November 3, 2009 | Unregistered CommenterDK @ Knucklehead

Okay, a dirty tampon is just wrong.

November 3, 2009 | Unregistered CommenterChrissy

And the biggest celeberity to die this year..that always works. Hopefully not Obama...but maybe Obama Bin Landen or Hugh Hefner

November 4, 2009 | Unregistered CommenterPhilly Frank

I love the Elmo bathroom attendant. Imagine the tips you'll get just for leaving the occupants alone.

November 4, 2009 | Unregistered CommenterMadMadMargo

I should be the goodyear blimp. Won't even need a costume. Ha Ha Ha

November 4, 2009 | Unregistered CommenterShane Coffey

A couple of years ago one of my boys dressed up as a Corny piece of Shit. He wore brown seatpants, a brown sweatshirt and brown wooly, he spraypainted some foam yellow and glued them to his clothes. Every time he talked we would just say "shut up you piece of shit". It was awesome!
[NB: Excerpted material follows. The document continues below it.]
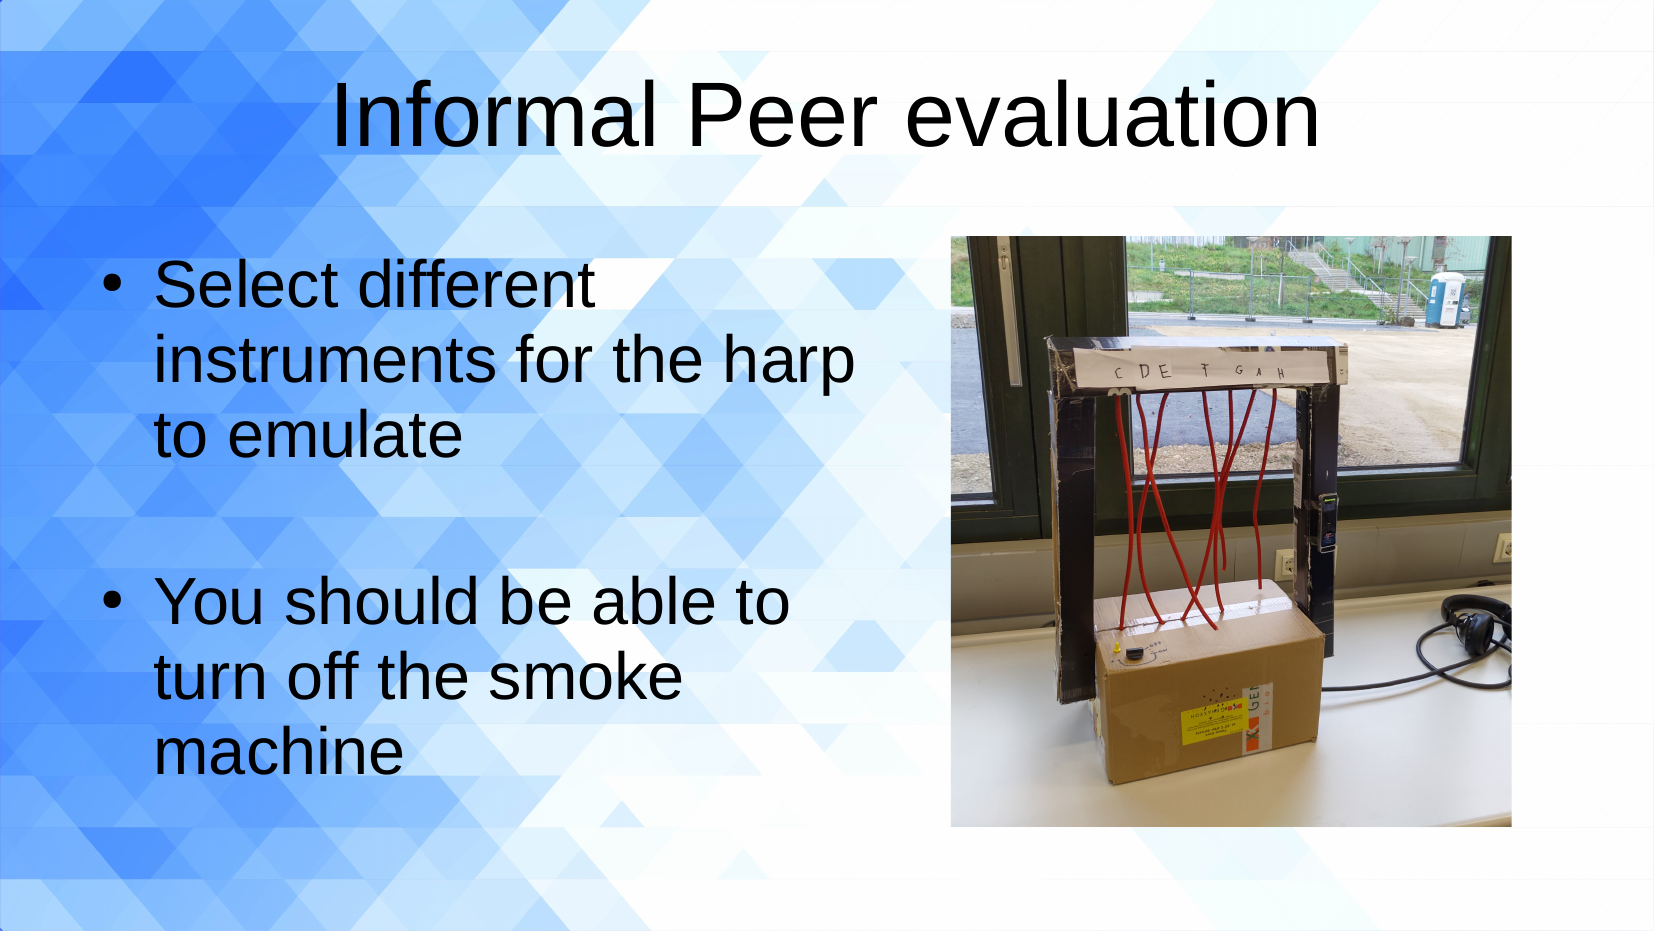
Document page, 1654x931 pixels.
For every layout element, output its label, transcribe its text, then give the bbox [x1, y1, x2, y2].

title Informal Peer evaluation [82, 37, 1571, 193]
picture [0, 0, 1654, 931]
list Select different instruments for the harp to emulate You should be able to turn off the smoke machine [82, 247, 916, 821]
November 4, 2009 | Unregistered CommenterDave Cup

I think I like the bathroom attendant best. Unless the "guest" needed to take a dump. That would not be pleasant. And I agree with DK about the tampon. Although it's a funny idea. Just gives me the willies, that's all.

November 4, 2009 | Unregistered CommenterMikeWJ at TooManyMornings

Why does the Fonze mask look like a young GW Bush?